■ TASK DESCRIPTION
Set each entry down verbatim, omitting images.

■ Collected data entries
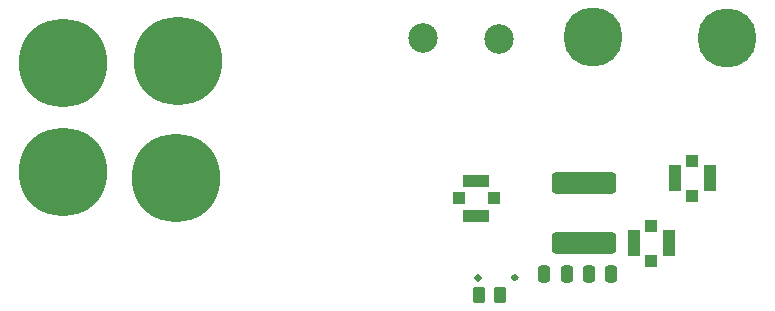
<source format=gbr>
%TF.GenerationSoftware,KiCad,Pcbnew,8.0.5*%
%TF.CreationDate,2024-10-10T12:36:06+02:00*%
%TF.ProjectId,MosTest_GanFet,4d6f7354-6573-4745-9f47-616e4665742e,rev?*%
%TF.SameCoordinates,Original*%
%TF.FileFunction,Soldermask,Bot*%
%TF.FilePolarity,Negative*%
%FSLAX46Y46*%
G04 Gerber Fmt 4.6, Leading zero omitted, Abs format (unit mm)*
G04 Created by KiCad (PCBNEW 8.0.5) date 2024-10-10 12:36:06*
%MOMM*%
%LPD*%
G01*
G04 APERTURE LIST*
G04 Aperture macros list*
%AMRoundRect*
0 Rectangle with rounded corners*
0 $1 Rounding radius*
0 $2 $3 $4 $5 $6 $7 $8 $9 X,Y pos of 4 corners*
0 Add a 4 corners polygon primitive as box body*
4,1,4,$2,$3,$4,$5,$6,$7,$8,$9,$2,$3,0*
0 Add four circle primitives for the rounded corners*
1,1,$1+$1,$2,$3*
1,1,$1+$1,$4,$5*
1,1,$1+$1,$6,$7*
1,1,$1+$1,$8,$9*
0 Add four rect primitives between the rounded corners*
20,1,$1+$1,$2,$3,$4,$5,0*
20,1,$1+$1,$4,$5,$6,$7,0*
20,1,$1+$1,$6,$7,$8,$9,0*
20,1,$1+$1,$8,$9,$2,$3,0*%
G04 Aperture macros list end*
%ADD10C,0.350000*%
%ADD11C,2.500000*%
%ADD12C,2.900000*%
%ADD13C,5.000000*%
%ADD14C,4.700000*%
%ADD15C,7.500000*%
%ADD16R,1.000000X1.000000*%
%ADD17R,2.200000X1.050000*%
%ADD18R,1.050000X2.200000*%
%ADD19RoundRect,0.250000X0.250000X0.475000X-0.250000X0.475000X-0.250000X-0.475000X0.250000X-0.475000X0*%
%ADD20RoundRect,0.250000X-0.262500X-0.450000X0.262500X-0.450000X0.262500X0.450000X-0.262500X0.450000X0*%
%ADD21RoundRect,0.250000X2.450000X-0.650000X2.450000X0.650000X-2.450000X0.650000X-2.450000X-0.650000X0*%
%ADD22RoundRect,0.250000X-0.250000X-0.475000X0.250000X-0.475000X0.250000X0.475000X-0.250000X0.475000X0*%
G04 APERTURE END LIST*
D10*
X123795000Y-44730000D02*
G75*
G02*
X123445000Y-44730000I-175000J0D01*
G01*
X123445000Y-44730000D02*
G75*
G02*
X123795000Y-44730000I175000J0D01*
G01*
X126925000Y-44700000D02*
G75*
G02*
X126575000Y-44700000I-175000J0D01*
G01*
X126575000Y-44700000D02*
G75*
G02*
X126925000Y-44700000I175000J0D01*
G01*
D11*
%TO.C,EN1*%
X119000000Y-24400000D03*
%TD*%
D12*
%TO.C,GND1*%
X133400000Y-24300000D03*
D13*
X133400000Y-24300000D03*
%TD*%
D14*
%TO.C,H5*%
X88525000Y-26550000D03*
D15*
X88525000Y-26550000D03*
%TD*%
D12*
%TO.C,VDD30*%
X144700000Y-24400000D03*
D13*
X144700000Y-24400000D03*
%TD*%
D14*
%TO.C,H6*%
X88470000Y-35780000D03*
D15*
X88470000Y-35780000D03*
%TD*%
D14*
%TO.C,H8*%
X98250000Y-26400000D03*
D15*
X98250000Y-26400000D03*
%TD*%
D14*
%TO.C,H7*%
X98050000Y-36270000D03*
D15*
X98050000Y-36270000D03*
%TD*%
D11*
%TO.C,VDD10*%
X125400000Y-24500000D03*
%TD*%
D16*
%TO.C,PWM_IN1*%
X122000000Y-37975000D03*
D17*
X123500000Y-39450000D03*
D16*
X125000000Y-37975000D03*
D17*
X123500000Y-36500000D03*
%TD*%
D16*
%TO.C,Post_Filter1*%
X141775000Y-37800000D03*
D18*
X143250000Y-36300000D03*
D16*
X141775000Y-34800000D03*
D18*
X140300000Y-36300000D03*
%TD*%
D19*
%TO.C,C2*%
X131150000Y-44400000D03*
X129250000Y-44400000D03*
%TD*%
D20*
%TO.C,R3*%
X123687500Y-46200000D03*
X125512500Y-46200000D03*
%TD*%
D21*
%TO.C,C11*%
X132630000Y-41800000D03*
X132630000Y-36700000D03*
%TD*%
D16*
%TO.C,Pre_Filter1*%
X138310000Y-43300000D03*
D18*
X139785000Y-41800000D03*
D16*
X138310000Y-40300000D03*
D18*
X136835000Y-41800000D03*
%TD*%
D22*
%TO.C,C12*%
X133000000Y-44400000D03*
X134900000Y-44400000D03*
%TD*%
M02*

</source>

■ ANSWER SECTION
<source format=gbr>
%TF.GenerationSoftware,KiCad,Pcbnew,8.0.5*%
%TF.CreationDate,2024-10-10T12:36:06+02:00*%
%TF.ProjectId,MosTest_GanFet,4d6f7354-6573-4745-9f47-616e4665742e,rev?*%
%TF.SameCoordinates,Original*%
%TF.FileFunction,Soldermask,Bot*%
%TF.FilePolarity,Negative*%
%FSLAX46Y46*%
G04 Gerber Fmt 4.6, Leading zero omitted, Abs format (unit mm)*
G04 Created by KiCad (PCBNEW 8.0.5) date 2024-10-10 12:36:06*
%MOMM*%
%LPD*%
G01*
G04 APERTURE LIST*
G04 Aperture macros list*
%AMRoundRect*
0 Rectangle with rounded corners*
0 $1 Rounding radius*
0 $2 $3 $4 $5 $6 $7 $8 $9 X,Y pos of 4 corners*
0 Add a 4 corners polygon primitive as box body*
4,1,4,$2,$3,$4,$5,$6,$7,$8,$9,$2,$3,0*
0 Add four circle primitives for the rounded corners*
1,1,$1+$1,$2,$3*
1,1,$1+$1,$4,$5*
1,1,$1+$1,$6,$7*
1,1,$1+$1,$8,$9*
0 Add four rect primitives between the rounded corners*
20,1,$1+$1,$2,$3,$4,$5,0*
20,1,$1+$1,$4,$5,$6,$7,0*
20,1,$1+$1,$6,$7,$8,$9,0*
20,1,$1+$1,$8,$9,$2,$3,0*%
G04 Aperture macros list end*
%ADD10C,0.350000*%
%ADD11C,2.500000*%
%ADD12C,2.900000*%
%ADD13C,5.000000*%
%ADD14C,4.700000*%
%ADD15C,7.500000*%
%ADD16R,1.000000X1.000000*%
%ADD17R,2.200000X1.050000*%
%ADD18R,1.050000X2.200000*%
%ADD19RoundRect,0.250000X0.250000X0.475000X-0.250000X0.475000X-0.250000X-0.475000X0.250000X-0.475000X0*%
%ADD20RoundRect,0.250000X-0.262500X-0.450000X0.262500X-0.450000X0.262500X0.450000X-0.262500X0.450000X0*%
%ADD21RoundRect,0.250000X2.450000X-0.650000X2.450000X0.650000X-2.450000X0.650000X-2.450000X-0.650000X0*%
%ADD22RoundRect,0.250000X-0.250000X-0.475000X0.250000X-0.475000X0.250000X0.475000X-0.250000X0.475000X0*%
G04 APERTURE END LIST*
D10*
X123795000Y-44730000D02*
G75*
G02*
X123445000Y-44730000I-175000J0D01*
G01*
X123445000Y-44730000D02*
G75*
G02*
X123795000Y-44730000I175000J0D01*
G01*
X126925000Y-44700000D02*
G75*
G02*
X126575000Y-44700000I-175000J0D01*
G01*
X126575000Y-44700000D02*
G75*
G02*
X126925000Y-44700000I175000J0D01*
G01*
D11*
%TO.C,EN1*%
X119000000Y-24400000D03*
%TD*%
D12*
%TO.C,GND1*%
X133400000Y-24300000D03*
D13*
X133400000Y-24300000D03*
%TD*%
D14*
%TO.C,H5*%
X88525000Y-26550000D03*
D15*
X88525000Y-26550000D03*
%TD*%
D12*
%TO.C,VDD30*%
X144700000Y-24400000D03*
D13*
X144700000Y-24400000D03*
%TD*%
D14*
%TO.C,H6*%
X88470000Y-35780000D03*
D15*
X88470000Y-35780000D03*
%TD*%
D14*
%TO.C,H8*%
X98250000Y-26400000D03*
D15*
X98250000Y-26400000D03*
%TD*%
D14*
%TO.C,H7*%
X98050000Y-36270000D03*
D15*
X98050000Y-36270000D03*
%TD*%
D11*
%TO.C,VDD10*%
X125400000Y-24500000D03*
%TD*%
D16*
%TO.C,PWM_IN1*%
X122000000Y-37975000D03*
D17*
X123500000Y-39450000D03*
D16*
X125000000Y-37975000D03*
D17*
X123500000Y-36500000D03*
%TD*%
D16*
%TO.C,Post_Filter1*%
X141775000Y-37800000D03*
D18*
X143250000Y-36300000D03*
D16*
X141775000Y-34800000D03*
D18*
X140300000Y-36300000D03*
%TD*%
D19*
%TO.C,C2*%
X131150000Y-44400000D03*
X129250000Y-44400000D03*
%TD*%
D20*
%TO.C,R3*%
X123687500Y-46200000D03*
X125512500Y-46200000D03*
%TD*%
D21*
%TO.C,C11*%
X132630000Y-41800000D03*
X132630000Y-36700000D03*
%TD*%
D16*
%TO.C,Pre_Filter1*%
X138310000Y-43300000D03*
D18*
X139785000Y-41800000D03*
D16*
X138310000Y-40300000D03*
D18*
X136835000Y-41800000D03*
%TD*%
D22*
%TO.C,C12*%
X133000000Y-44400000D03*
X134900000Y-44400000D03*
%TD*%
M02*

</source>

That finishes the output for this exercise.